:: Task details ::
Please set down each of the lines below once more, exactly, omitting all pictures.
◇ ◇ ◇
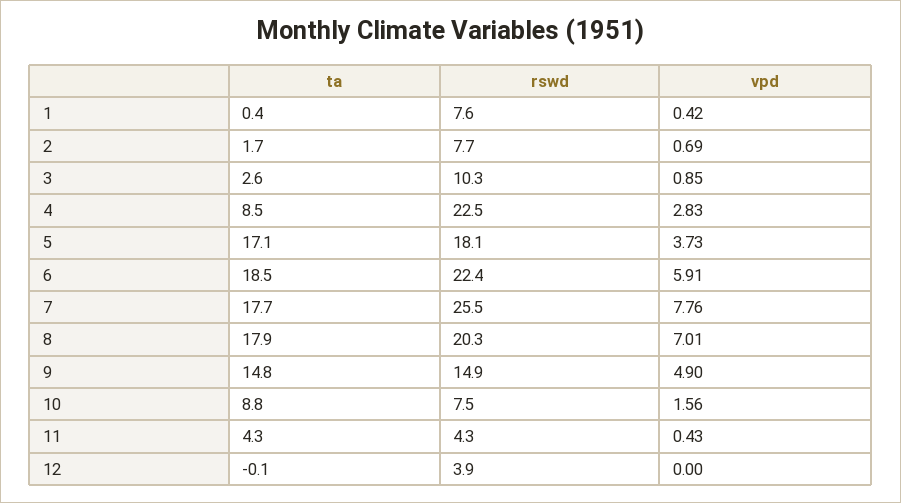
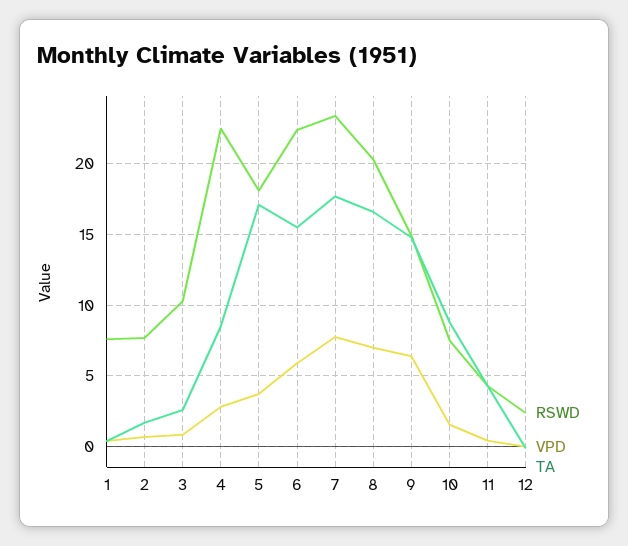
  {
    "ta": {
      "1": 0.4,
      "2": 1.7,
      "3": 2.6,
      "4": 8.5,
      "5": 17.1,
-     "6": 18.5,
+     "6": 15.5,
      "7": 17.7,
-     "8": 17.9,
+     "8": 16.5,
      "9": 14.8,
      "10": 8.8,
      "11": 4.3,
      "12": -0.1
    },
    "rswd": {
      "1": 7.6,
      "2": 7.7,
      "3": 10.3,
      "4": 22.5,
      "5": 18.1,
      "6": 22.4,
-     "7": 25.5,
+     "7": 23.5,
      "8": 20.3,
      "9": 14.9,
      "10": 7.5,
      "11": 4.3,
-     "12": 3.9
+     "12": 2.5
    },
    "vpd": {
      "1": 0.42,
      "2": 0.69,
      "3": 0.85,
      "4": 2.83,
      "5": 3.73,
      "6": 5.91,
      "7": 7.76,
      "8": 7.01,
-     "9": 4.9,
+     "9": 6.5,
      "10": 1.56,
      "11": 0.43,
      "12": 0
    }
  }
◇ ◇ ◇
:: Exercise answer ::
  {
    "ta": {
      "1": 0.4,
      "2": 1.7,
      "3": 2.6,
      "4": 8.5,
      "5": 17.1,
-     "6": 18.5,
+     "6": 15.5,
      "7": 17.7,
-     "8": 17.9,
+     "8": 16.5,
      "9": 14.8,
      "10": 8.8,
      "11": 4.3,
      "12": -0.1
    },
    "rswd": {
      "1": 7.6,
      "2": 7.7,
      "3": 10.3,
      "4": 22.5,
      "5": 18.1,
      "6": 22.4,
-     "7": 25.5,
+     "7": 23.5,
      "8": 20.3,
      "9": 14.9,
      "10": 7.5,
      "11": 4.3,
-     "12": 3.9
+     "12": 2.5
    },
    "vpd": {
      "1": 0.42,
      "2": 0.69,
      "3": 0.85,
      "4": 2.83,
      "5": 3.73,
      "6": 5.91,
      "7": 7.76,
      "8": 7.01,
-     "9": 4.9,
+     "9": 6.5,
      "10": 1.56,
      "11": 0.43,
      "12": 0
    }
  }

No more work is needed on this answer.